Current Madara is a god tier.

And yes, they do pose a threat to top tiers.


----------



## brolmes (May 23, 2014)

LazyWaka said:


> That's whats known as a no limits fallacy.



you love terms you don't understand

it has nothing to do with no limits, i never said kizaru or teach are invincible or indestructible, i said no one in the narutoverse has the abilities needed to do it

please prove me wrong by showing me a panel where any naruto character has a feat of physically destroying light or darkness and i'll gladly concede


DarkTorrent said:


> Homestuck shows us why he is clueless





and darktorrent jumps on a dick, talking shit with no counter argument

0/10


----------



## LazyWaka (May 23, 2014)

Homestuck said:


> you love terms you don't understand
> 
> it has nothing to do with no limits, i never said kizaru or teach are invincible or indestructible, i said no one in the narutoverse has the abilities needed to do it
> 
> please prove me wrong by showing me a panel where any naruto character has a feat of physically destroying light or darkness and i'll gladly concede



They don't need to destroy light, they just need to disperse beyond what he's shown to recover from. And destroying darkness? Um, are you forgetting that Teach cant actually disperse and become his element? That was established way back with his fight against ace *with his own words.*

Never mind the various soul fuck and mind fuck abilities that being light doesn't protect you from.


----------



## Amol (May 23, 2014)

DarkTorrent said:


> answering bullshit with more bullshit isn't the best way to go



Did you called my post bullshit? Any particular reason for rudeness or you are that arrogant with everyone?
Not a single fact in my post was wrong. They all were facts. Next time be more polite.


----------



## DarkTorrent (May 23, 2014)

> and darktorrent jumps on a dick, talking shit with no counter argument



I don't need to counter bullshit about logia regen having no limits or about "Nardoverse can seal anything"

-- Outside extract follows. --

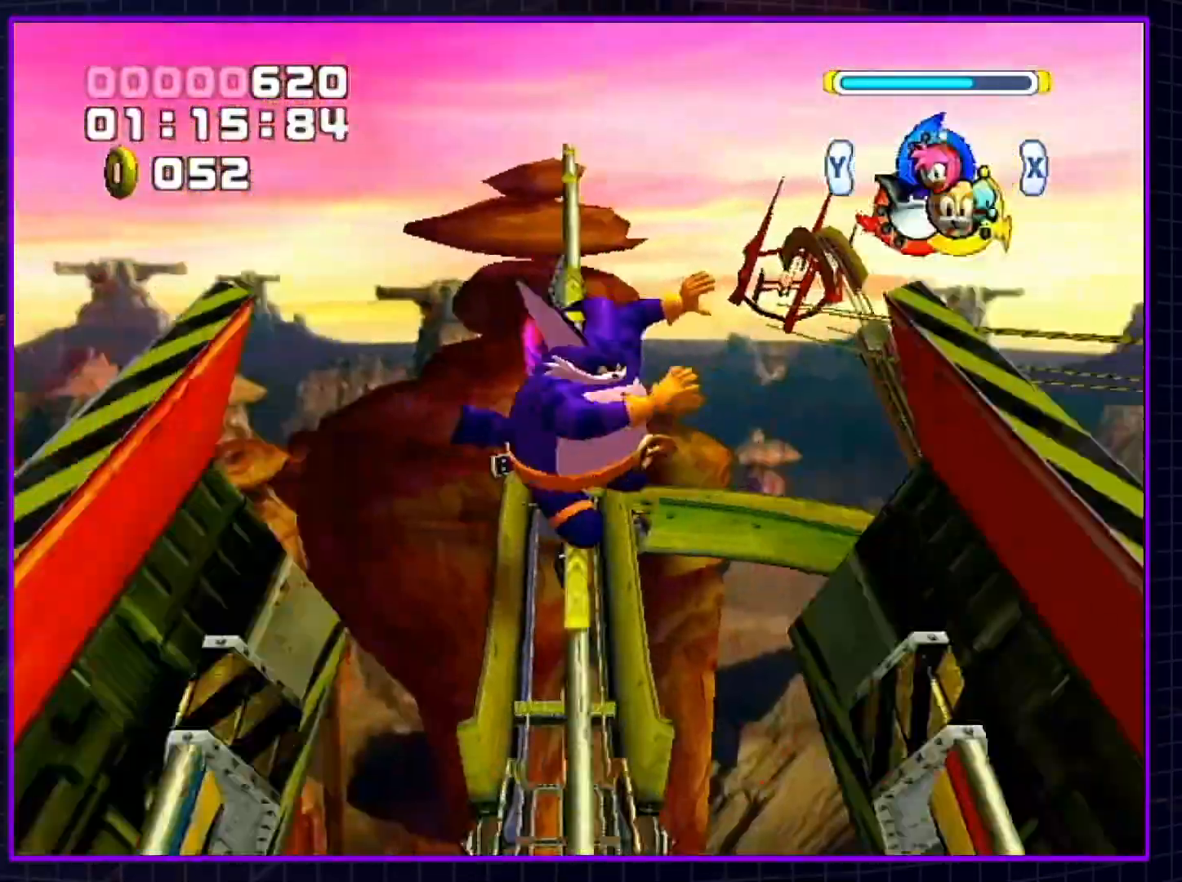
{"buttons": [], "left_stick": "up", "right_stick": "center", "events": [[117, "left_stick", "up"], [350, "B", "up"]]}
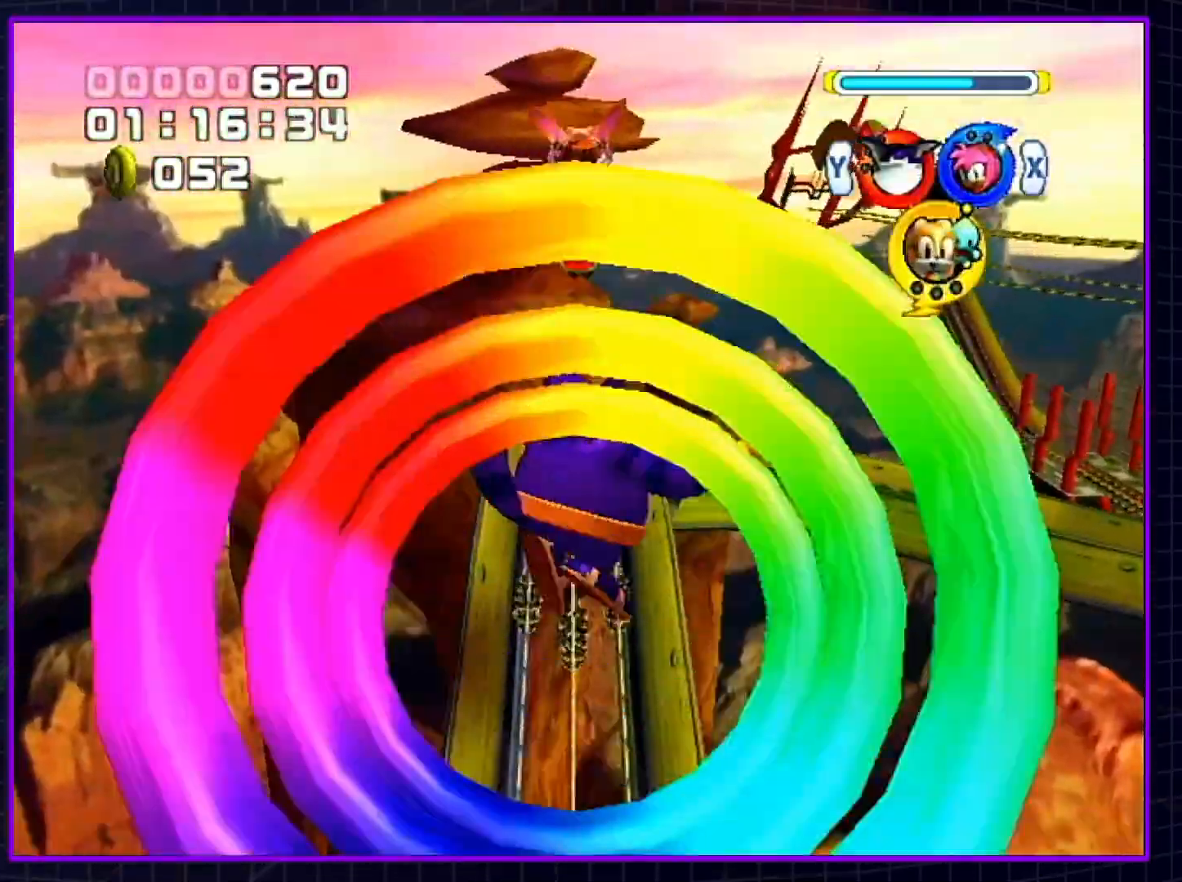
{"buttons": ["X"], "left_stick": "up", "right_stick": "center", "events": [[433, "X", "down"]]}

If you, or Amol, can't even grasp what was Waka referring to as NLF, and what it actually is then it's not my problem


----------



## TheForgottenPen (May 23, 2014)

Amol said:


> Did you called my post bullshit? Any particular reason for rudeness or you are that arrogant with everyone?
> Not a single fact in my post was wrong. They all were facts. Next time be more polite.



Its the OBD dude...

just go with it. Answer his post with counterarguements, not with a "please be more nice to me".


----------



## DarkTorrent (May 23, 2014)

Amol said:


> Did you called my post bullshit? Any particular reason for rudeness or you are that arrogant with everyone?
> Not a single fact in my post was wrong. They all were facts. Next time be more polite.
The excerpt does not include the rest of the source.